(Collected data)
━━━━━━━━━━━━━━━━━━━━

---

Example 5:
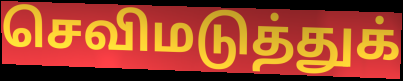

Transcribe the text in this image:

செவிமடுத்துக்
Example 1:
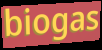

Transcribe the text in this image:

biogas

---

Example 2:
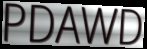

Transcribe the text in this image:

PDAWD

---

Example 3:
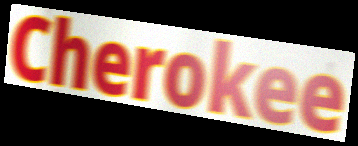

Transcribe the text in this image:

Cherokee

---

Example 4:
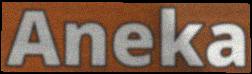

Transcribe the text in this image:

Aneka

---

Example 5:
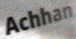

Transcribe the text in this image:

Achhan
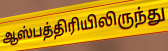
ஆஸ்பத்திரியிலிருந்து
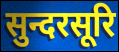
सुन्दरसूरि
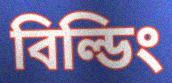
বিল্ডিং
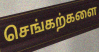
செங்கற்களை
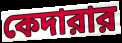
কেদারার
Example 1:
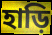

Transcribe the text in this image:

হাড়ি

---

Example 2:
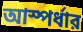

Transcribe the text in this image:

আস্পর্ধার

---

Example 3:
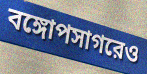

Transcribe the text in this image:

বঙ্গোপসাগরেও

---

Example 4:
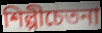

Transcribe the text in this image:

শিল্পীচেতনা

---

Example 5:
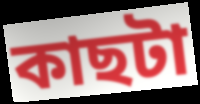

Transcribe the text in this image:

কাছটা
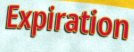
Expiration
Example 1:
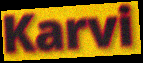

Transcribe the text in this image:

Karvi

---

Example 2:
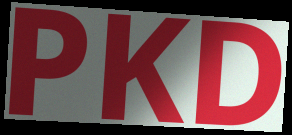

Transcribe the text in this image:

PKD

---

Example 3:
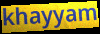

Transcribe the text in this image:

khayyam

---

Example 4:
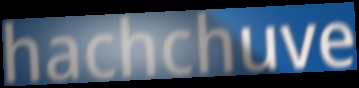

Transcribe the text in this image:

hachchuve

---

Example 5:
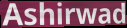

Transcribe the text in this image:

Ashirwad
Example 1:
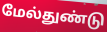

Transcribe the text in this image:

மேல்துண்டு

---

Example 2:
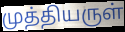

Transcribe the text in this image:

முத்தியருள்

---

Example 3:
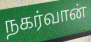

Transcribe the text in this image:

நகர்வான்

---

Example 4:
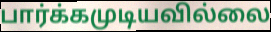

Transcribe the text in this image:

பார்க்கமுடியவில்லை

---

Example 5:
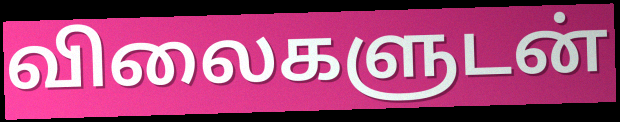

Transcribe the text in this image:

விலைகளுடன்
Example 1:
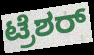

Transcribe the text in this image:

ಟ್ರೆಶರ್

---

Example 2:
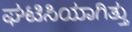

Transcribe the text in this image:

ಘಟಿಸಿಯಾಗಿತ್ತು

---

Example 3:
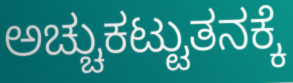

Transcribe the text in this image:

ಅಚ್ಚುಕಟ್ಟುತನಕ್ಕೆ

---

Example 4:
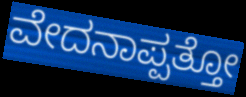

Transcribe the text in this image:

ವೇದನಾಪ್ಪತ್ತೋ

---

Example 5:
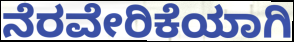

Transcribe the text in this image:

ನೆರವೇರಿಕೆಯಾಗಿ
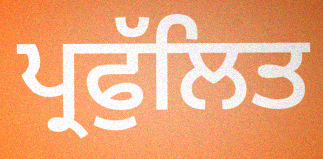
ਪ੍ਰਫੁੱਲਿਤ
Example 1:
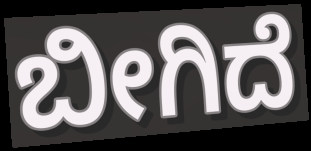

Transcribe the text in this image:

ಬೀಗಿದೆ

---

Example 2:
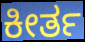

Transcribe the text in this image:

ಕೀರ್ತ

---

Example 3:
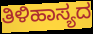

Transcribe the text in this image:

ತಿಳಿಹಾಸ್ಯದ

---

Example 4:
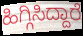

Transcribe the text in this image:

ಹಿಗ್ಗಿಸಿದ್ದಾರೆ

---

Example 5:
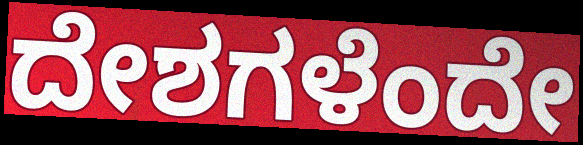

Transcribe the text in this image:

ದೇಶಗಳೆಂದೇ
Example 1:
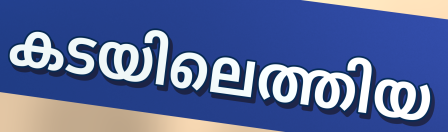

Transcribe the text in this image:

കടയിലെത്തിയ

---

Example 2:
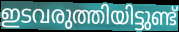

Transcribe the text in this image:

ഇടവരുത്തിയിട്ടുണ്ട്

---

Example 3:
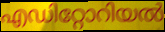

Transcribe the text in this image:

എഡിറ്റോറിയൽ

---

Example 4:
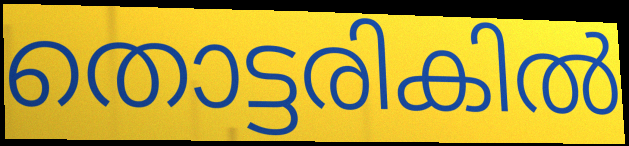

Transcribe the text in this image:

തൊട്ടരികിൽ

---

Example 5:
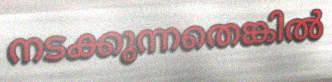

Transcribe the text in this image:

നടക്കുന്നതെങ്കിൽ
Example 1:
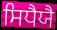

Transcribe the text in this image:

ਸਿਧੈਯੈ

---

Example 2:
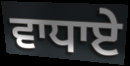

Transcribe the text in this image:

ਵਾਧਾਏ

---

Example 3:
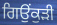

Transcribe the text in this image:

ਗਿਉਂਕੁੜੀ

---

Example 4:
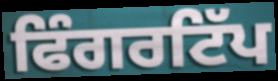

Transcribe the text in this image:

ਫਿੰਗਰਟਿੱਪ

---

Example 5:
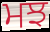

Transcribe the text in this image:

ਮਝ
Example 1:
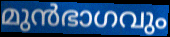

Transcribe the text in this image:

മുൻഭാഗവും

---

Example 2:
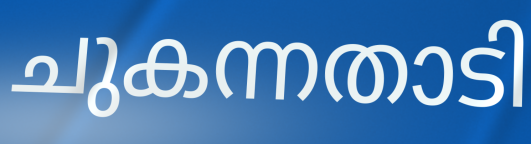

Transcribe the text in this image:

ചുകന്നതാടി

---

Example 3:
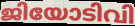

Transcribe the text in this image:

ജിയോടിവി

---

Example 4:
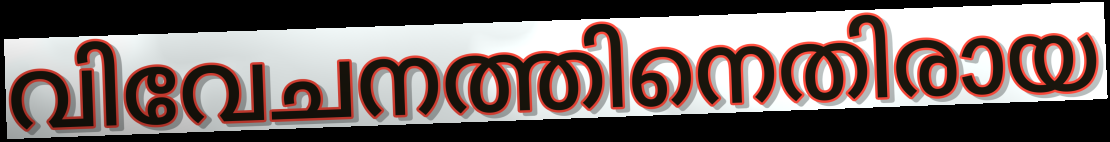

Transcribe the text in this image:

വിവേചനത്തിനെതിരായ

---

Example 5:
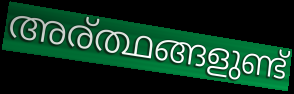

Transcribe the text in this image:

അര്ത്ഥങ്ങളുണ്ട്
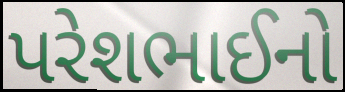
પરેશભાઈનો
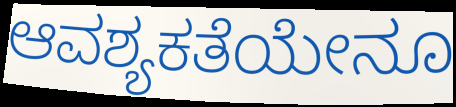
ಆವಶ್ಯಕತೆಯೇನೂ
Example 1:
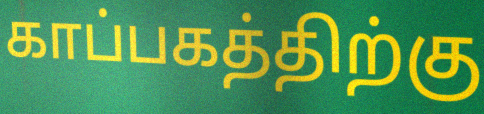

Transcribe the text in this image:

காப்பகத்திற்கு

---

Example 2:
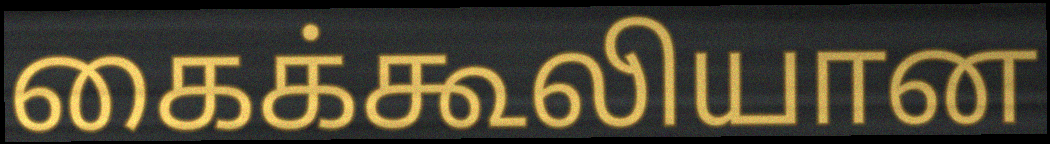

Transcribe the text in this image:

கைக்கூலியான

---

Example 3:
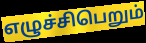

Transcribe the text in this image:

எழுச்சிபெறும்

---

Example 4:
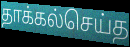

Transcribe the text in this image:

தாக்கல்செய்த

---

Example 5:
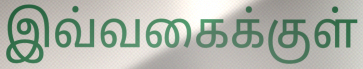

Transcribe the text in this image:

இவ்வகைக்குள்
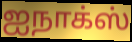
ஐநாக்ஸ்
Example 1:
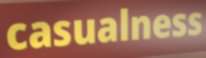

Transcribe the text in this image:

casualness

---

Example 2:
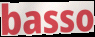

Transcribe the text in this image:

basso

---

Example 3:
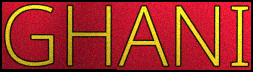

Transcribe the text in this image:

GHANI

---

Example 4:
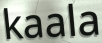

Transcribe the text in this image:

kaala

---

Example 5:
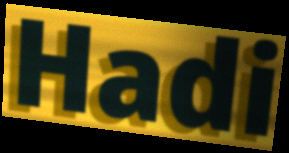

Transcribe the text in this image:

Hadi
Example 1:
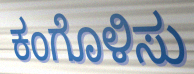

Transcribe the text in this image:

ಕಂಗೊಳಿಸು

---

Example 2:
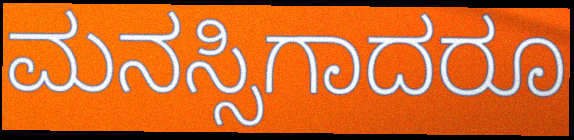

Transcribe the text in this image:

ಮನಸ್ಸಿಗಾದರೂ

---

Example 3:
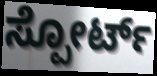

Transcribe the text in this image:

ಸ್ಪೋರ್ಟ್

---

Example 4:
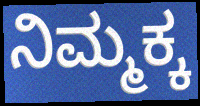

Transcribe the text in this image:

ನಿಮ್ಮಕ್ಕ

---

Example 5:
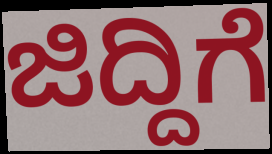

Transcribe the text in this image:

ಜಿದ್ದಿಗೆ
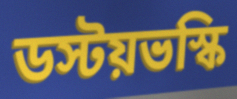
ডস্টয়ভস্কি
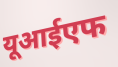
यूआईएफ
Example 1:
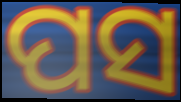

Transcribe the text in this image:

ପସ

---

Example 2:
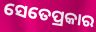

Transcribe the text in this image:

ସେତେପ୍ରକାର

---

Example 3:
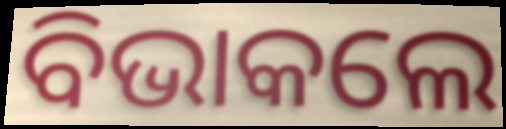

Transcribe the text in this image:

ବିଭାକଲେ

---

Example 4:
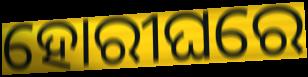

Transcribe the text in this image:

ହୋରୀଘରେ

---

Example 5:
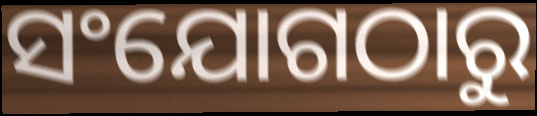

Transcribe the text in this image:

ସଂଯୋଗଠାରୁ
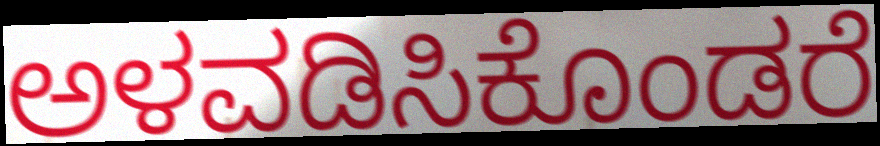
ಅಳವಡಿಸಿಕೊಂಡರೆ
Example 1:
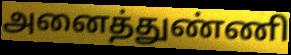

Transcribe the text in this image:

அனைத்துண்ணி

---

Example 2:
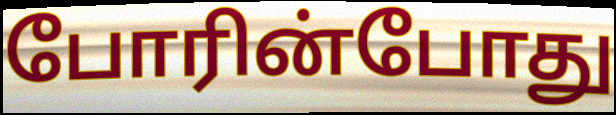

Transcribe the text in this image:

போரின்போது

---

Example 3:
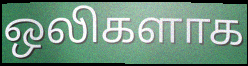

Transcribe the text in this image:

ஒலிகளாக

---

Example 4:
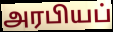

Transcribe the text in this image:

━━━━━━━━━━━━━━━━━━━━

EXERCISE BRIEF: Each line above should be printed again exactly, though the pictures should not be.

TASK SOLUTION:
---

Example 5:

Transcribe the text in this image:

செவிமடுத்துக்
Example 1:

Transcribe the text in this image:

biogas

---

Example 2:

Transcribe the text in this image:

PDAWD

---

Example 3:

Transcribe the text in this image:

Cherokee

---

Example 4:

Transcribe the text in this image:

Aneka

---

Example 5:

Transcribe the text in this image:

Achhan
ஆஸ்பத்திரியிலிருந்து
सुन्दरसूरि
বিল্ডিং
செங்கற்களை
কেদারার
Example 1:

Transcribe the text in this image:

হাড়ি

---

Example 2:

Transcribe the text in this image:

আস্পর্ধার

---

Example 3:

Transcribe the text in this image:

বঙ্গোপসাগরেও

---

Example 4:

Transcribe the text in this image:

শিল্পীচেতনা

---

Example 5:

Transcribe the text in this image:

কাছটা
Expiration
Example 1:

Transcribe the text in this image:

Karvi

---

Example 2:

Transcribe the text in this image:

PKD

---

Example 3:

Transcribe the text in this image:

khayyam

---

Example 4:

Transcribe the text in this image:

hachchuve

---

Example 5:

Transcribe the text in this image:

Ashirwad
Example 1:

Transcribe the text in this image:

மேல்துண்டு

---

Example 2:

Transcribe the text in this image:

முத்தியருள்

---

Example 3:

Transcribe the text in this image:

நகர்வான்

---

Example 4:

Transcribe the text in this image:

பார்க்கமுடியவில்லை

---

Example 5:

Transcribe the text in this image:

விலைகளுடன்
Example 1:

Transcribe the text in this image:

ಟ್ರೆಶರ್

---

Example 2:

Transcribe the text in this image:

ಘಟಿಸಿಯಾಗಿತ್ತು

---

Example 3:

Transcribe the text in this image:

ಅಚ್ಚುಕಟ್ಟುತನಕ್ಕೆ

---

Example 4:

Transcribe the text in this image:

ವೇದನಾಪ್ಪತ್ತೋ

---

Example 5:

Transcribe the text in this image:

ನೆರವೇರಿಕೆಯಾಗಿ
ਪ੍ਰਫੁੱਲਿਤ
Example 1:

Transcribe the text in this image:

ಬೀಗಿದೆ

---

Example 2:

Transcribe the text in this image:

ಕೀರ್ತ

---

Example 3:

Transcribe the text in this image:

ತಿಳಿಹಾಸ್ಯದ

---

Example 4:

Transcribe the text in this image:

ಹಿಗ್ಗಿಸಿದ್ದಾರೆ

---

Example 5:

Transcribe the text in this image:

ದೇಶಗಳೆಂದೇ
Example 1:

Transcribe the text in this image:

കടയിലെത്തിയ

---

Example 2:

Transcribe the text in this image:

ഇടവരുത്തിയിട്ടുണ്ട്

---

Example 3:

Transcribe the text in this image:

എഡിറ്റോറിയൽ

---

Example 4:

Transcribe the text in this image:

തൊട്ടരികിൽ

---

Example 5:

Transcribe the text in this image:

നടക്കുന്നതെങ്കിൽ
Example 1:

Transcribe the text in this image:

ਸਿਧੈਯੈ

---

Example 2:

Transcribe the text in this image:

ਵਾਧਾਏ

---

Example 3:

Transcribe the text in this image:

ਗਿਉਂਕੁੜੀ

---

Example 4:

Transcribe the text in this image:

ਫਿੰਗਰਟਿੱਪ

---

Example 5:

Transcribe the text in this image:

ਮਝ
Example 1:

Transcribe the text in this image:

മുൻഭാഗവും

---

Example 2:

Transcribe the text in this image:

ചുകന്നതാടി

---

Example 3:

Transcribe the text in this image:

ജിയോടിവി

---

Example 4:

Transcribe the text in this image:

വിവേചനത്തിനെതിരായ

---

Example 5:

Transcribe the text in this image:

അര്ത്ഥങ്ങളുണ്ട്
પરેશભાઈનો
ಆವಶ್ಯಕತೆಯೇನೂ
Example 1:

Transcribe the text in this image:

காப்பகத்திற்கு

---

Example 2:

Transcribe the text in this image:

கைக்கூலியான

---

Example 3:

Transcribe the text in this image:

எழுச்சிபெறும்

---

Example 4:

Transcribe the text in this image:

தாக்கல்செய்த

---

Example 5:

Transcribe the text in this image:

இவ்வகைக்குள்
ஐநாக்ஸ்
Example 1:

Transcribe the text in this image:

casualness

---

Example 2:

Transcribe the text in this image:

basso

---

Example 3:

Transcribe the text in this image:

GHANI

---

Example 4:

Transcribe the text in this image:

kaala

---

Example 5:

Transcribe the text in this image:

Hadi
Example 1:

Transcribe the text in this image:

ಕಂಗೊಳಿಸು

---

Example 2:

Transcribe the text in this image:

ಮನಸ್ಸಿಗಾದರೂ

---

Example 3:

Transcribe the text in this image:

ಸ್ಪೋರ್ಟ್

---

Example 4:

Transcribe the text in this image:

ನಿಮ್ಮಕ್ಕ

---

Example 5:

Transcribe the text in this image:

ಜಿದ್ದಿಗೆ
ডস্টয়ভস্কি
यूआईएफ
Example 1:

Transcribe the text in this image:

ପସ

---

Example 2:

Transcribe the text in this image:

ସେତେପ୍ରକାର

---

Example 3:

Transcribe the text in this image:

ବିଭାକଲେ

---

Example 4:

Transcribe the text in this image:

ହୋରୀଘରେ

---

Example 5:

Transcribe the text in this image:

ସଂଯୋଗଠାରୁ
ಅಳವಡಿಸಿಕೊಂಡರೆ
Example 1:

Transcribe the text in this image:

அனைத்துண்ணி

---

Example 2:

Transcribe the text in this image:

போரின்போது

---

Example 3:

Transcribe the text in this image:

ஒலிகளாக

---

Example 4:

Transcribe the text in this image:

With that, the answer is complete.